- **What to work on**:
Provide again, from the entries below, every line from the one containing "63: (366, 528, 6.40)" through the one containing "79: (628, 398, 1.27)", exactly as written, and no other line.

Segment Start: Entries shown

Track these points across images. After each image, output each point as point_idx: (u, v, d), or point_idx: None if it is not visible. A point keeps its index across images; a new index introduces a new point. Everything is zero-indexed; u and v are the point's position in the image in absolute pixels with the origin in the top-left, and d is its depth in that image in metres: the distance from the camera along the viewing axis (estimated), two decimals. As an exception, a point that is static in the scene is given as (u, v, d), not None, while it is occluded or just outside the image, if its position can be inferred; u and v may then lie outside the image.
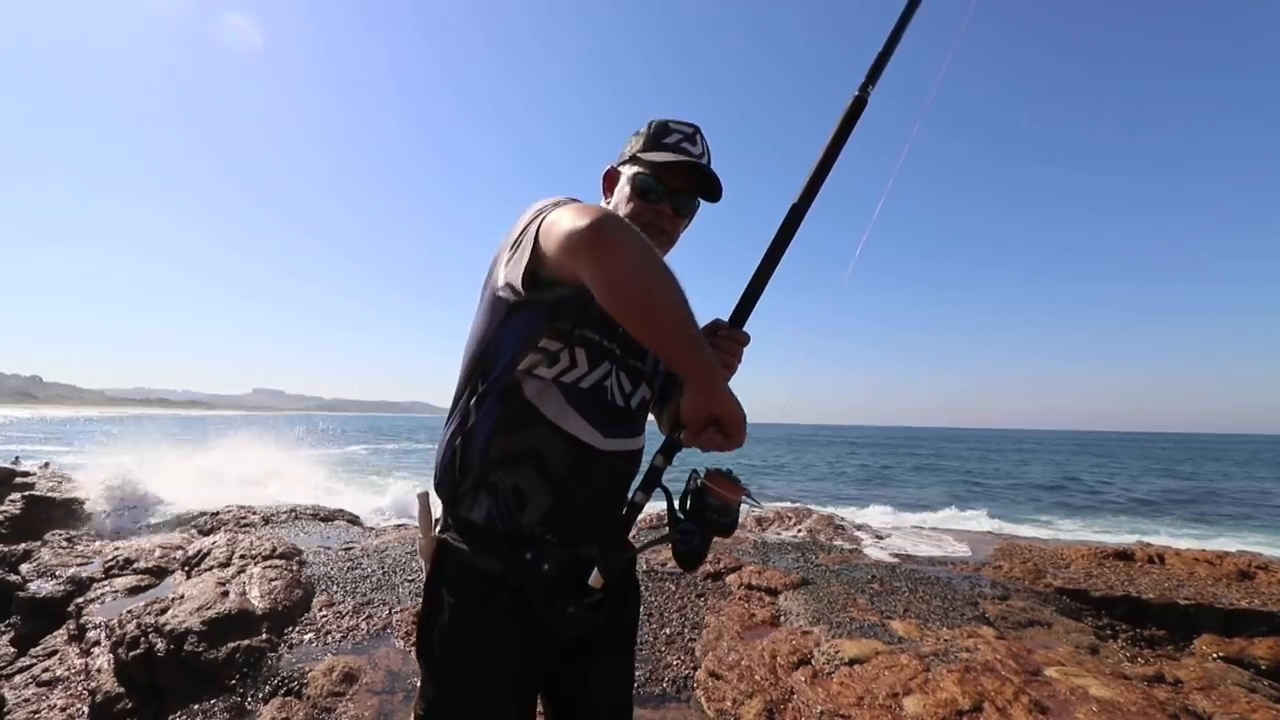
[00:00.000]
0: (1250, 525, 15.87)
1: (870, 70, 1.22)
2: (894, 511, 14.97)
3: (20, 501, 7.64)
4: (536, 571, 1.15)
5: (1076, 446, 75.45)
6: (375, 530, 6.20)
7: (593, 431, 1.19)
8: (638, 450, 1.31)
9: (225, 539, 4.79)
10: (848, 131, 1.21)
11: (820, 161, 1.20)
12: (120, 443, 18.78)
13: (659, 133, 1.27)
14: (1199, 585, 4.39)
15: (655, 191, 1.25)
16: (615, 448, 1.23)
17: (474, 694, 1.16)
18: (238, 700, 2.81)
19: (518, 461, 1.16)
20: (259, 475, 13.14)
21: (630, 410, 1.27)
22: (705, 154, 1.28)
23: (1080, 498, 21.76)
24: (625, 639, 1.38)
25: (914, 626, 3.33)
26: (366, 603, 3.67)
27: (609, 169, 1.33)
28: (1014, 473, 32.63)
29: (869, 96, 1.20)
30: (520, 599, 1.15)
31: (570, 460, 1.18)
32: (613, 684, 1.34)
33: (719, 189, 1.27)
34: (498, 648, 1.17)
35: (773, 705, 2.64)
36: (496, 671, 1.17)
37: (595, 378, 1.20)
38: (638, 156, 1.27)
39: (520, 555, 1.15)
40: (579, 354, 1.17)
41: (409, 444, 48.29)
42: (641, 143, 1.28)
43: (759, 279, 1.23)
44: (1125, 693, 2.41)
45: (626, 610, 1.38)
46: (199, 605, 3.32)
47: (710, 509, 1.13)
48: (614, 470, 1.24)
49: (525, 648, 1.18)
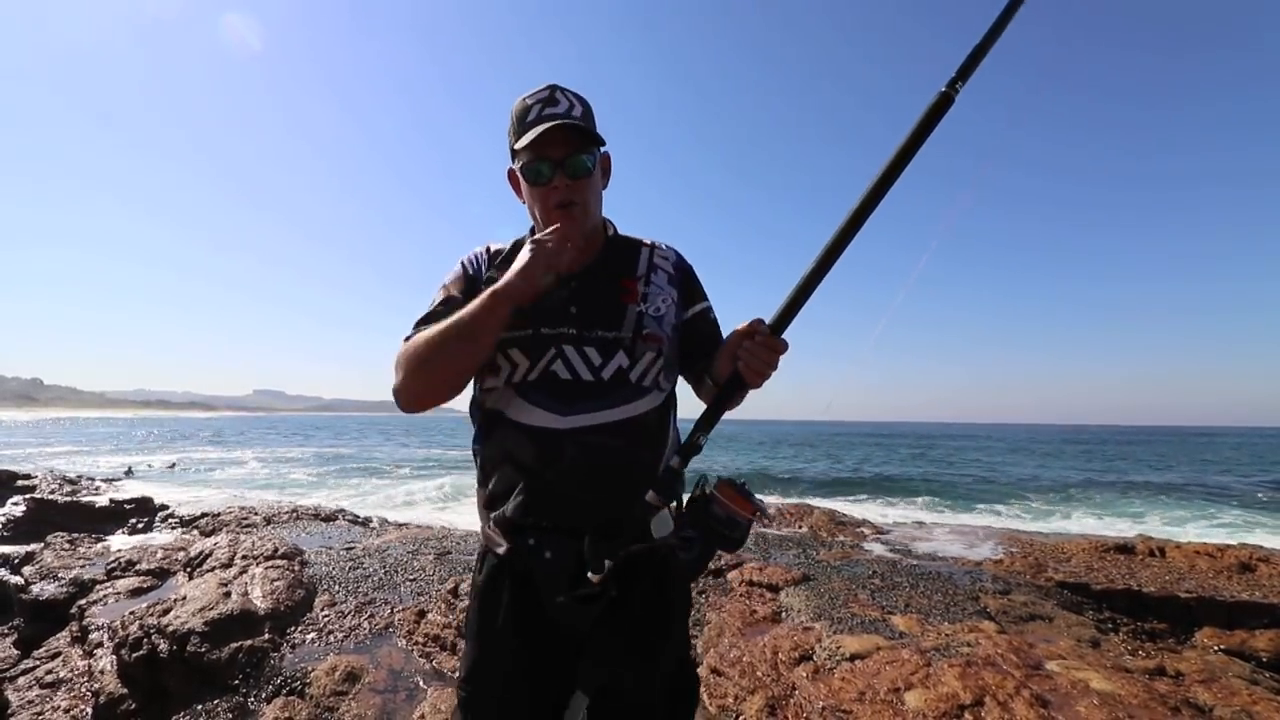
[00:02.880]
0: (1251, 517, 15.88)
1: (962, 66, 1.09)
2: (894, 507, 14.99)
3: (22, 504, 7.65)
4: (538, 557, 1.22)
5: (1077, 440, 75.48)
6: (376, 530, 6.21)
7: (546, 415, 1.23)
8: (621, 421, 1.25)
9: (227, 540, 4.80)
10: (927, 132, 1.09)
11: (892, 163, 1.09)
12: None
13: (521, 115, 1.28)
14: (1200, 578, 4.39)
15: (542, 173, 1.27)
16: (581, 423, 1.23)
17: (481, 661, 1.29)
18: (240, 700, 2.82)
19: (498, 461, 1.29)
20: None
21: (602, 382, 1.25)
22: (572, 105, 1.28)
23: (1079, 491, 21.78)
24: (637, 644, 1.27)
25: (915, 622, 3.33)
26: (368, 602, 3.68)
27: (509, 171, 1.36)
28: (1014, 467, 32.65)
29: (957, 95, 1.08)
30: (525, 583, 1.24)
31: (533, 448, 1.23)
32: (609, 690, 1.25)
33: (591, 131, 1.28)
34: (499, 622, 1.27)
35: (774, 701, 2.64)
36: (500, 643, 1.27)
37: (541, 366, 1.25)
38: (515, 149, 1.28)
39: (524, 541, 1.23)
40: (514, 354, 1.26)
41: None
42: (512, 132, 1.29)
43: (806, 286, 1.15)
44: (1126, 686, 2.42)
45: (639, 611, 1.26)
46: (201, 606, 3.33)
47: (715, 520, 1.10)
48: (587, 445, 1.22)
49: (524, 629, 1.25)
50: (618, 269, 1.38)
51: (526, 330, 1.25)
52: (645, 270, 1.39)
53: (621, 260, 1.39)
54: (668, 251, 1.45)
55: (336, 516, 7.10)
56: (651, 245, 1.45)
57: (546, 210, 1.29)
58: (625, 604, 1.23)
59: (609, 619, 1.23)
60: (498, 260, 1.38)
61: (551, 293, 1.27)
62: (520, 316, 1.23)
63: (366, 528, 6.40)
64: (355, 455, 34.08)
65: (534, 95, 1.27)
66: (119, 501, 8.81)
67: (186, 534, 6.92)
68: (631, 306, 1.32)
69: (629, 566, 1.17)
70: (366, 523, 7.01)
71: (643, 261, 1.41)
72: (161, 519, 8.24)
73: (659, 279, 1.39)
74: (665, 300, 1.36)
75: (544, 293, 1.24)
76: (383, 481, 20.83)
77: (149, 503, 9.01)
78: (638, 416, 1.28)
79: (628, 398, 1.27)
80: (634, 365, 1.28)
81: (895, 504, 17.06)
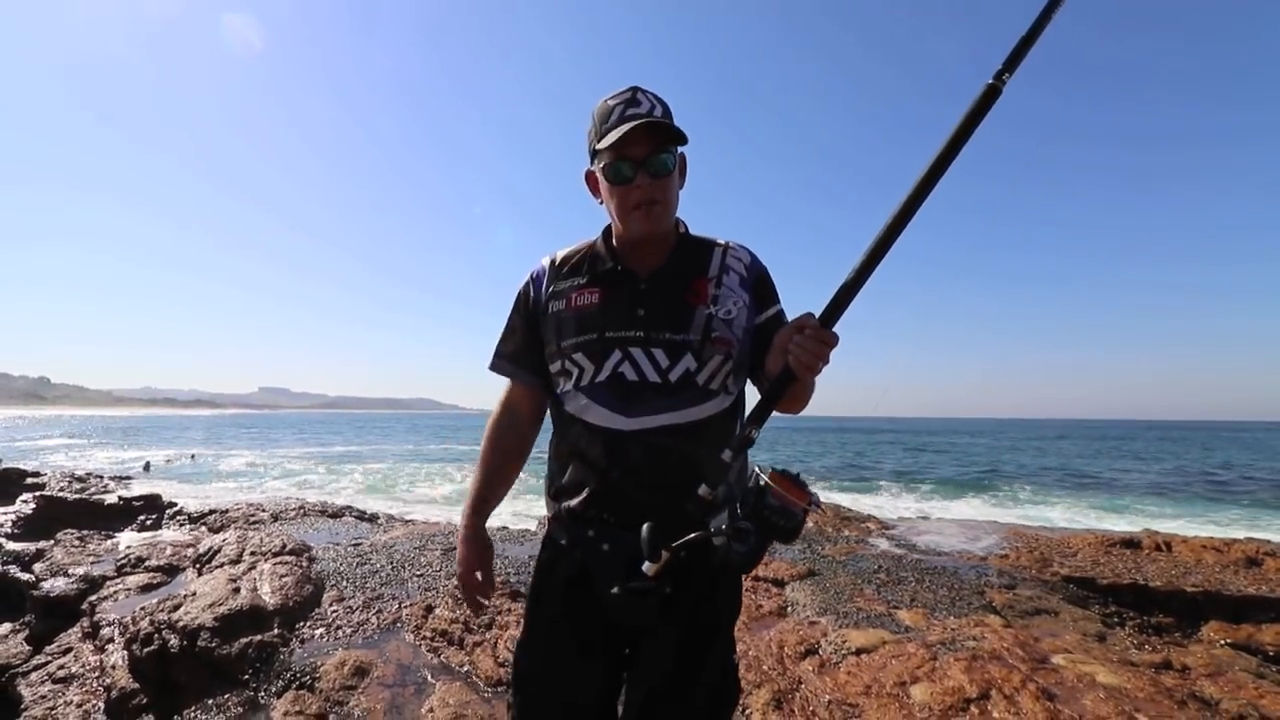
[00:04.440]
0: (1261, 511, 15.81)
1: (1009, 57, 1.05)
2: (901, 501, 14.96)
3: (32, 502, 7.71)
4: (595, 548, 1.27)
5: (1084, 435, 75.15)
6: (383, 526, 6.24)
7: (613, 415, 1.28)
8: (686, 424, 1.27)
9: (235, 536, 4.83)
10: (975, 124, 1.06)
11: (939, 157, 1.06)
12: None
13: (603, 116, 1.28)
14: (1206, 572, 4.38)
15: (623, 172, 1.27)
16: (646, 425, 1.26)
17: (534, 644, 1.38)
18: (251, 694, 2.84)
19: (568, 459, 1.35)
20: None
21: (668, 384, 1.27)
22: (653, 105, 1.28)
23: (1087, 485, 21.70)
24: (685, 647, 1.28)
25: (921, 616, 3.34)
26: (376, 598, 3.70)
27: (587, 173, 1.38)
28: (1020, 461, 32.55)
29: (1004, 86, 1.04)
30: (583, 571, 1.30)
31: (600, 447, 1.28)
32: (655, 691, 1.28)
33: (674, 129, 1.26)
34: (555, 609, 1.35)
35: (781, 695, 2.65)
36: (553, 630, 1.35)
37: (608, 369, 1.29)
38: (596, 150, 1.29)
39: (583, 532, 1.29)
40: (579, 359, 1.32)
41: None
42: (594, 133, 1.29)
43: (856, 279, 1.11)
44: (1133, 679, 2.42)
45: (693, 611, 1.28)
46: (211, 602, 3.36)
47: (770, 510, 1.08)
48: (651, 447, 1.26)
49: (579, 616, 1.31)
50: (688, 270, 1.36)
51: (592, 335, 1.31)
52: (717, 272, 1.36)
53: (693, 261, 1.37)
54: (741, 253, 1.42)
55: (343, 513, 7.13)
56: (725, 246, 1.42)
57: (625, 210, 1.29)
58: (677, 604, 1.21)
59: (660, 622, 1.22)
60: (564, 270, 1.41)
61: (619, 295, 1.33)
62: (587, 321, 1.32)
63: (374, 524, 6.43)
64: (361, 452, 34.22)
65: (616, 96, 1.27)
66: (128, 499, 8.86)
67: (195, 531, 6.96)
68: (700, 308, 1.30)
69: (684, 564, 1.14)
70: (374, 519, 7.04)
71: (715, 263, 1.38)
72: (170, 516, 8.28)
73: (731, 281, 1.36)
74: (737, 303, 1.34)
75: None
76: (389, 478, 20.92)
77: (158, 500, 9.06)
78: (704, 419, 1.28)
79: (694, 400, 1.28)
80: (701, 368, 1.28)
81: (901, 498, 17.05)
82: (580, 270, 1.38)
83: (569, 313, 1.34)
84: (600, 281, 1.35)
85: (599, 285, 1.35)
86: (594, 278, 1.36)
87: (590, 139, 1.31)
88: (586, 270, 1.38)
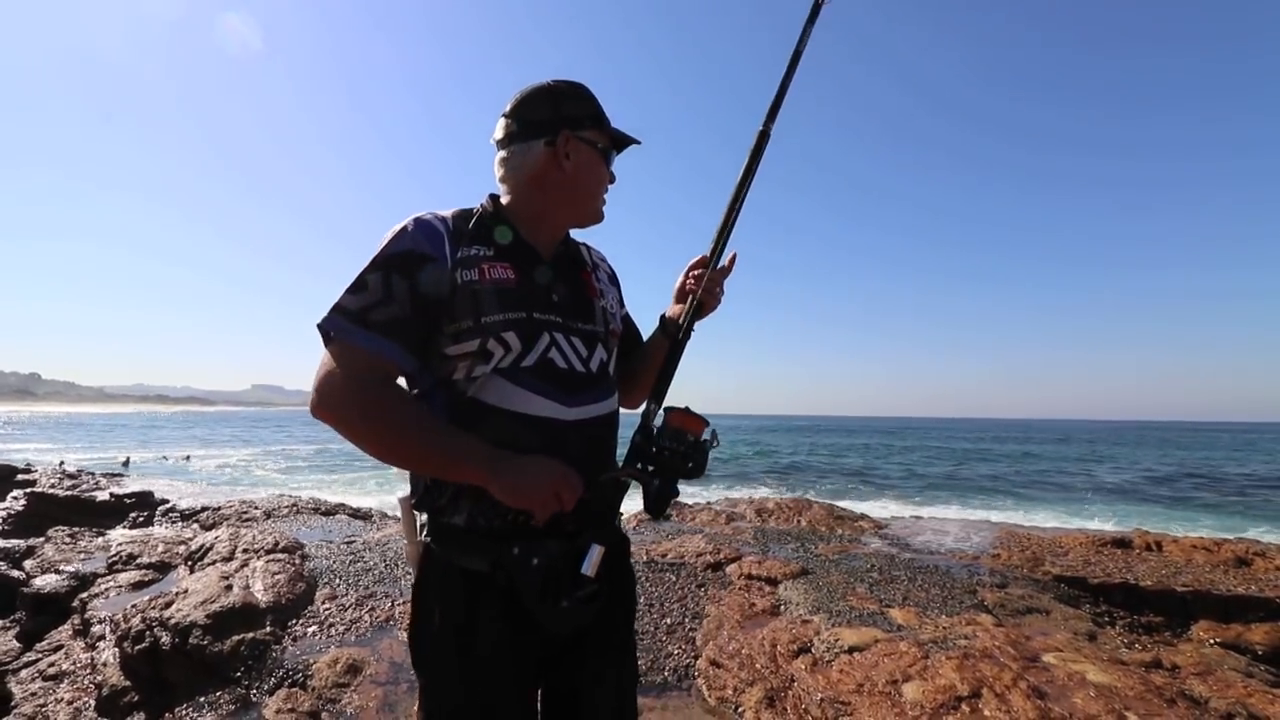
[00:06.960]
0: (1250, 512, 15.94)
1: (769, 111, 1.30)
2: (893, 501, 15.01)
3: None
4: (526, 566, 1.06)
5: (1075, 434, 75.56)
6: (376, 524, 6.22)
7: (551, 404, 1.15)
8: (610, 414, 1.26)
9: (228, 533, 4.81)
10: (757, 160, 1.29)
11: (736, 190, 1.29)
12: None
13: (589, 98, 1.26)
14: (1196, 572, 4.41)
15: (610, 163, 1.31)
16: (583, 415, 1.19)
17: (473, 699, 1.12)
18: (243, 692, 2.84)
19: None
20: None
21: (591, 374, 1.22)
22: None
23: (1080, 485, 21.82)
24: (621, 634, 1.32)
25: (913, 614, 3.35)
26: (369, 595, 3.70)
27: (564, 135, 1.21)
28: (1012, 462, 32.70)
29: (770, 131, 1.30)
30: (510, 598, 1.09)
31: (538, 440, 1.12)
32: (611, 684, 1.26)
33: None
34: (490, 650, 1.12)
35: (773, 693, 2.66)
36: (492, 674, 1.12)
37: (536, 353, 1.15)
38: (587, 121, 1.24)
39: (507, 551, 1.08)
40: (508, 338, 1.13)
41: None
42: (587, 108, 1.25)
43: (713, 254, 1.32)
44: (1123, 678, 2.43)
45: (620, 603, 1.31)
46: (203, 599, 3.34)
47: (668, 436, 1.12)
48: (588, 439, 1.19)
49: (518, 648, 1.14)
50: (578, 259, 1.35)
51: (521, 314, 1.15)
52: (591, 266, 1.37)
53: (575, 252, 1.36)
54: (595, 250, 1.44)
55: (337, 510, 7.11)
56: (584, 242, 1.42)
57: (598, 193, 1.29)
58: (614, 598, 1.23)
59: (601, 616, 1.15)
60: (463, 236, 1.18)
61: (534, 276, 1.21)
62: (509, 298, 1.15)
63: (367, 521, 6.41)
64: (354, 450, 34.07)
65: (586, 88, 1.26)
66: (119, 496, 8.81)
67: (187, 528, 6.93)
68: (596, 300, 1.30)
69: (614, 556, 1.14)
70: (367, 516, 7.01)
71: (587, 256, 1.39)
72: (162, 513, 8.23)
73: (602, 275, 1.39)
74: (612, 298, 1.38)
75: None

Segment End: Entries shown

- **Written solution**:
63: (366, 528, 6.40)
64: (355, 455, 34.08)
65: (534, 95, 1.27)
66: (119, 501, 8.81)
67: (186, 534, 6.92)
68: (631, 306, 1.32)
69: (629, 566, 1.17)
70: (366, 523, 7.01)
71: (643, 261, 1.41)
72: (161, 519, 8.24)
73: (659, 279, 1.39)
74: (665, 300, 1.36)
75: (544, 293, 1.24)
76: (383, 481, 20.83)
77: (149, 503, 9.01)
78: (638, 416, 1.28)
79: (628, 398, 1.27)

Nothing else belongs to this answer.